Squared Loss for Multilabel Classification I have a classification problem with $K$ labels. I represent the correct label $y$ of an observation $x$ as a vector $y$ in $R^K$, with entries $y_{k'} = \delta_{kk'}$ if $x$ belongs to class $k$.
Given an observation $x$, I predict its label with a vector $f(x) \in R^K$, where the components $f_k(x)$ satisfy $f_k(x) \in (0,1)$ and $\sum_k f_k(x) = 1$. A larger value of some $f_k(x)$ means that $x$ is more likely to belong to class $k$.
We want to learn the best function $f$ by choosing an appropriate loss function $\ell$. I know that a common choice is the cross-entropy: $\ell(x,y) = -\sum_k y_k \log f_k(x)$. Is squared loss $\ell(x,y) = \frac{1}{2}||y - f(x)||_2^2$ ever used? If so, does it tend to produce classifiers with noticeably distinct performance profiles, compared to cross-entropy?
A comment on a related question warns against the use of squared loss.
 A: This scheme is called the Brier loss. It is a proper scoring rule, and hence only the optimal classifier is correct, etc. It corresponds, of course, to the $L_2$ distance between the predictive label distribution and the true label distribution (which is a point mass).
Deep learning types these days strongly prefer the cross-entropy loss, which corresponds to the KL divergence $KL( y \| \hat y)$. This will penalize giving very low probabilities to the correct class very harshly, perhaps encouraging a flattening out of predicted probabilities relative to the Brier loss.
Consider a $K$-way classification problem, where your estimate of the probability of the $i$th class is $\hat p_i$.
Let $y$ be the correct label for a given instance $x$, and $B = (\hat p_y(x) - 1)^2$ the Brier loss. Then
$$\nabla B = 2 (\hat p_y(x) - 1) \nabla \hat p_y(x),$$
whereas if $C(x, y, w) = - \log \hat p_y(x)$ is the cross-entropy loss, then
$$\nabla C = - \frac{1}{\hat p_y(x)} \nabla \hat p_y(x).$$
Plotting these:

We can thus see that the cross-entropy really emphasizes wrong values, whereas Brier loss scales just linearly with the probability estimate.
Another interesting property: suppose that there are three categories, with the first one being correct. Cross-entropy would value the predictions $(.8, .2, 0)$ and $(.8, .1, .1)$ equally, whereas Brier loss would prefer the second one. I don't know if that's of huge practical importance, but only caring about the true category seems like a reasonable criterion to me, and that leads to cross-entropy being the only proper scoring rule.
A: Thank @djs for the great answer. Agreeing majority of it, but maybe not the last part. (Had to post another answer due to lack of reputation to comment directly.)
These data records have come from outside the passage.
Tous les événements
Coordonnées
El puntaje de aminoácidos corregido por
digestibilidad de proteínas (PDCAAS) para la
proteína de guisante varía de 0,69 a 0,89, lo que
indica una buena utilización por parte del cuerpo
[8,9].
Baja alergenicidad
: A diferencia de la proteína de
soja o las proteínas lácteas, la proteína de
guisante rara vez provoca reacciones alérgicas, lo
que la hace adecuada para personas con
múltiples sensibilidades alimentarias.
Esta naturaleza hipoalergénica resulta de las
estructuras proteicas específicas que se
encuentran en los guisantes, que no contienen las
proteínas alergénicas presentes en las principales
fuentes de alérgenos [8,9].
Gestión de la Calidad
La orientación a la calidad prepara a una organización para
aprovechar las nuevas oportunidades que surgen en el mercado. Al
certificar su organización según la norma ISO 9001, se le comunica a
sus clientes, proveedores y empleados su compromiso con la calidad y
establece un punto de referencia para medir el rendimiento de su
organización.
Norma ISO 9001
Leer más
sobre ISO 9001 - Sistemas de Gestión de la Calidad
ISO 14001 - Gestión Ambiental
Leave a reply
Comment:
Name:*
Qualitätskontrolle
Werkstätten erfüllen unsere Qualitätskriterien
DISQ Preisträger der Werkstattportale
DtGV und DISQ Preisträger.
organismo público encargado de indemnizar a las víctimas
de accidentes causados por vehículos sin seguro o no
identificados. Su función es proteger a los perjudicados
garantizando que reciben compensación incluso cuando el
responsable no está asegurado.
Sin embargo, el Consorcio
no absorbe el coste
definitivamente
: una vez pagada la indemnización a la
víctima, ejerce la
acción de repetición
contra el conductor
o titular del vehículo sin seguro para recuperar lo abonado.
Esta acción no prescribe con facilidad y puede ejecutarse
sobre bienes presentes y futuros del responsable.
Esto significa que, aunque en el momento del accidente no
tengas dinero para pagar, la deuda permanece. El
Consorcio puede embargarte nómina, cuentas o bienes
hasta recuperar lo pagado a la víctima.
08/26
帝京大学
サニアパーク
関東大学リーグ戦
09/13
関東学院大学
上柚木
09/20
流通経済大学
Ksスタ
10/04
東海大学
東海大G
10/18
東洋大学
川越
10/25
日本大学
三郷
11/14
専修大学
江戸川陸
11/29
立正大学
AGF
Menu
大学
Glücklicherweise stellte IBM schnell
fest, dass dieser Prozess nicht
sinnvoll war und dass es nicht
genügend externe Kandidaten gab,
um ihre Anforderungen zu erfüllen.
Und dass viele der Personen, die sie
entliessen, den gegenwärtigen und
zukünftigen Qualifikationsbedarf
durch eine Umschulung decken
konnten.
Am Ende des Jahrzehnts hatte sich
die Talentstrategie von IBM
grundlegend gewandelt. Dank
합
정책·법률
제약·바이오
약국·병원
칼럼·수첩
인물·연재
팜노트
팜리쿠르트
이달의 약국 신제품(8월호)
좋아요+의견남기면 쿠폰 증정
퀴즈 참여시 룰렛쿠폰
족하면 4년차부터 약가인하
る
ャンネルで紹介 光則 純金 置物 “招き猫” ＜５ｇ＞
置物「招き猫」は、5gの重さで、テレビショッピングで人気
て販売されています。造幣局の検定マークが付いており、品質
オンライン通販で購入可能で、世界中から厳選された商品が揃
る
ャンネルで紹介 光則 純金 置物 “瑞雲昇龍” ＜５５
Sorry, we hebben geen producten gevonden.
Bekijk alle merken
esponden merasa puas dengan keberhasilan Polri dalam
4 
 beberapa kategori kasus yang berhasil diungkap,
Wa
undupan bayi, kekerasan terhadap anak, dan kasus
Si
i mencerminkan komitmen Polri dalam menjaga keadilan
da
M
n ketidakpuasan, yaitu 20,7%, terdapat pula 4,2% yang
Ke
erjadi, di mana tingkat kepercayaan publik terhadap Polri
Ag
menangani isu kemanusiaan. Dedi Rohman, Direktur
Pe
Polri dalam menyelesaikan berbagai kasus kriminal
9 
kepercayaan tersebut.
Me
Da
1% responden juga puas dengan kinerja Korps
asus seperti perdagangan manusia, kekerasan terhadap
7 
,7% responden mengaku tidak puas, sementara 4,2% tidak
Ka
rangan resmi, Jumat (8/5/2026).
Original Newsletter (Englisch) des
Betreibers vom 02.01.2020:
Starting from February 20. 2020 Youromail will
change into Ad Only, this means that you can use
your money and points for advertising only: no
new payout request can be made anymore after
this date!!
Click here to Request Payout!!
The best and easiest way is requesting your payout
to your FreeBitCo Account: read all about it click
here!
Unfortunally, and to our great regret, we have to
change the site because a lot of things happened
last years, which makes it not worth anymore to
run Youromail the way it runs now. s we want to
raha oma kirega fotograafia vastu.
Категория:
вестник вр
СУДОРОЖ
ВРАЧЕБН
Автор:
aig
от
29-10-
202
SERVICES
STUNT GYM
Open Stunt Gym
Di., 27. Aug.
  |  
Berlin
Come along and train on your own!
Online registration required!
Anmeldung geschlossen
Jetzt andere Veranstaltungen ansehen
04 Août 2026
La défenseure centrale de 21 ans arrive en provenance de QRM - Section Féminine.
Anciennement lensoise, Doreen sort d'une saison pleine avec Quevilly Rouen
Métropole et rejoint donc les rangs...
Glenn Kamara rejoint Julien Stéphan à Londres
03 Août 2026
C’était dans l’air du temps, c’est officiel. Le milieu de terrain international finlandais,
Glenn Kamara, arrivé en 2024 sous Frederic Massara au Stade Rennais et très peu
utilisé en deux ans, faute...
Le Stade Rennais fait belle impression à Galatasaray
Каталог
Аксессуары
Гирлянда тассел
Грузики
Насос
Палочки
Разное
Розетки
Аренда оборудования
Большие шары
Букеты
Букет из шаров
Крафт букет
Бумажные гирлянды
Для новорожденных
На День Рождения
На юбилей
Another interesting property: suppose that there are three categories, with the first one being correct. Cross-entropy would value the predictions $(.8, .2, 0)$ and $(.8, .1, .1)$ equally, whereas Brier loss would prefer the second one. I don't know if that's of huge practical importance, but only caring about the true category seems like a reasonable criterion to me, and that leads to cross-entropy being the only proper scoring rule.

IMO, caring about false categories is actually a valuable feature. In knowledge distillation, utilizing predictions of false categories (so-called "dark knowledge") is one of the underlying principles.
For three categories (dog, cat, car), suppose the true label is "dog", a prediction $(.8, .2, 0)$ is obviously better than a prediction $(.8, .1, .1)$ , because "car" is no where near "dog" and $0.1$ prediction for "car" is hardly reasonable.
Nonetheless, this doesn't make MSE a better loss function for classification. Cross entropy is still preferred.